===== Data under study =====

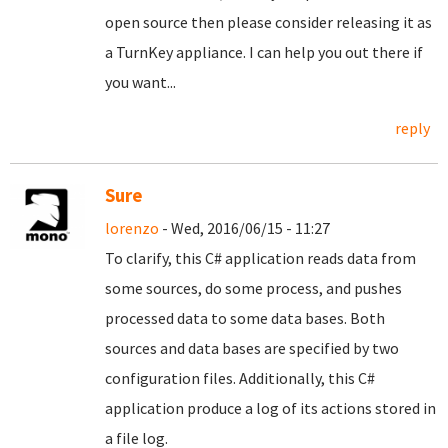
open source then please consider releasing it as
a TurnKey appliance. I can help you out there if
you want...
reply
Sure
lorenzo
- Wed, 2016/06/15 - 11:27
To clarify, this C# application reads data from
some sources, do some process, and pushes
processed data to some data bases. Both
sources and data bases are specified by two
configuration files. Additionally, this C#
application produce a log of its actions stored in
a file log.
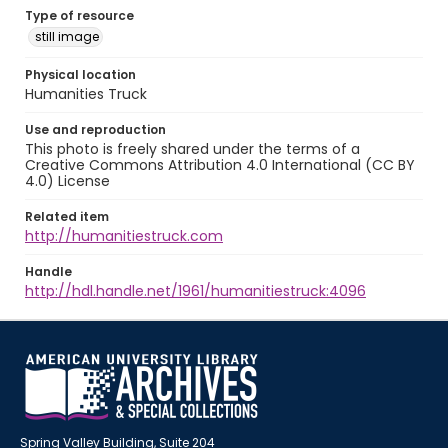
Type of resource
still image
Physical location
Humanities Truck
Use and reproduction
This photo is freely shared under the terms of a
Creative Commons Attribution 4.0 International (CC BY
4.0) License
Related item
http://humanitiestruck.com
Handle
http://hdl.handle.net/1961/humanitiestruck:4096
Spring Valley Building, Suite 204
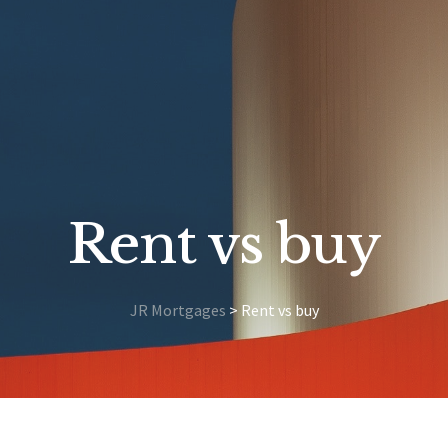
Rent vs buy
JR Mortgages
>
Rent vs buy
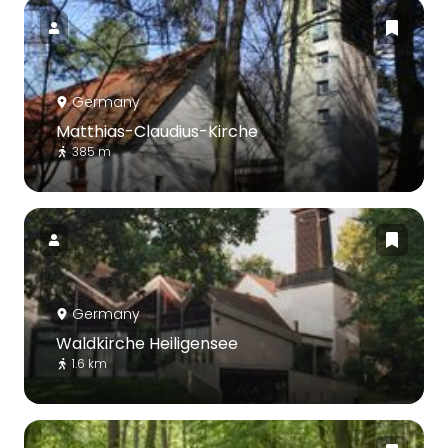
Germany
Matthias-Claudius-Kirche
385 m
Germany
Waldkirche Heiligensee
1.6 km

=====
===== Data under study =====

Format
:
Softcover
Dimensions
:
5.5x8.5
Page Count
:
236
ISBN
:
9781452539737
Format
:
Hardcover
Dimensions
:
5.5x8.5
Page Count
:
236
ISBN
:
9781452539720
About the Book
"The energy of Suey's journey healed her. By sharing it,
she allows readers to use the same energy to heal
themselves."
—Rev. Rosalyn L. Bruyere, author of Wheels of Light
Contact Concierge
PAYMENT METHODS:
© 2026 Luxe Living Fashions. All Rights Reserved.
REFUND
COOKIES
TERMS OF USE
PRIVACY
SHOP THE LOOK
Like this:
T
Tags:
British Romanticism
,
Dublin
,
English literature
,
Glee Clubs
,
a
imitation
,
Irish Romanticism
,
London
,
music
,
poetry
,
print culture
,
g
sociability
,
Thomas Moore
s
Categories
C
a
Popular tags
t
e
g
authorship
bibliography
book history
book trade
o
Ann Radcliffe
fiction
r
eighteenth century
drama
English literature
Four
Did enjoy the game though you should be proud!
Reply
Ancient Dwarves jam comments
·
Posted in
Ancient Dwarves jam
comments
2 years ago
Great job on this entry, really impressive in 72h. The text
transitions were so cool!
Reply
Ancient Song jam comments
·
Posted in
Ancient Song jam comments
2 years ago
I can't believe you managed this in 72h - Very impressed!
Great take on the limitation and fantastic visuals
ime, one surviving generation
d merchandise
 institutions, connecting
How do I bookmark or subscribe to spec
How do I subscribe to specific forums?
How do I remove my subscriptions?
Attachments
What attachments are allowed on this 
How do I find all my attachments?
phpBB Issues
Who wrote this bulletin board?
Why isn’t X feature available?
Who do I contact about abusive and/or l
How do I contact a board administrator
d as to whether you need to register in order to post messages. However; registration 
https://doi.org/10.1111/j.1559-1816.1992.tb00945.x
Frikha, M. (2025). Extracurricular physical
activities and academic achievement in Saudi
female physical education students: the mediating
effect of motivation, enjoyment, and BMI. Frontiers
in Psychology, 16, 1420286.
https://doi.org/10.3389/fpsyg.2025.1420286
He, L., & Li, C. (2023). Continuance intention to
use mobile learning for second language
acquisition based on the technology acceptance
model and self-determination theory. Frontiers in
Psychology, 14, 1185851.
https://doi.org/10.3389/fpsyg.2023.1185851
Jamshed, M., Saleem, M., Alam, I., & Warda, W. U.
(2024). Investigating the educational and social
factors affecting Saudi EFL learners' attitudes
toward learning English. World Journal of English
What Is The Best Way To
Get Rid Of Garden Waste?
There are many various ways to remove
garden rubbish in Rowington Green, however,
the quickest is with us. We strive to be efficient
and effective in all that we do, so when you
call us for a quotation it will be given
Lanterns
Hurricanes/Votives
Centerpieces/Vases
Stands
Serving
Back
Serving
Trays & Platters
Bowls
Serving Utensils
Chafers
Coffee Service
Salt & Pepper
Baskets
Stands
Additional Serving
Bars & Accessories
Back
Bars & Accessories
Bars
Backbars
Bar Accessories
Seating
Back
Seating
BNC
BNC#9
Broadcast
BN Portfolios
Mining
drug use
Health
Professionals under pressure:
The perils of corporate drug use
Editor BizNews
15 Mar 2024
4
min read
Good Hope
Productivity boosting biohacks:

=====

**What this task involves**
From the material above, return every line that contains "drug".

**Result of the task**
drug use
The perils of corporate drug use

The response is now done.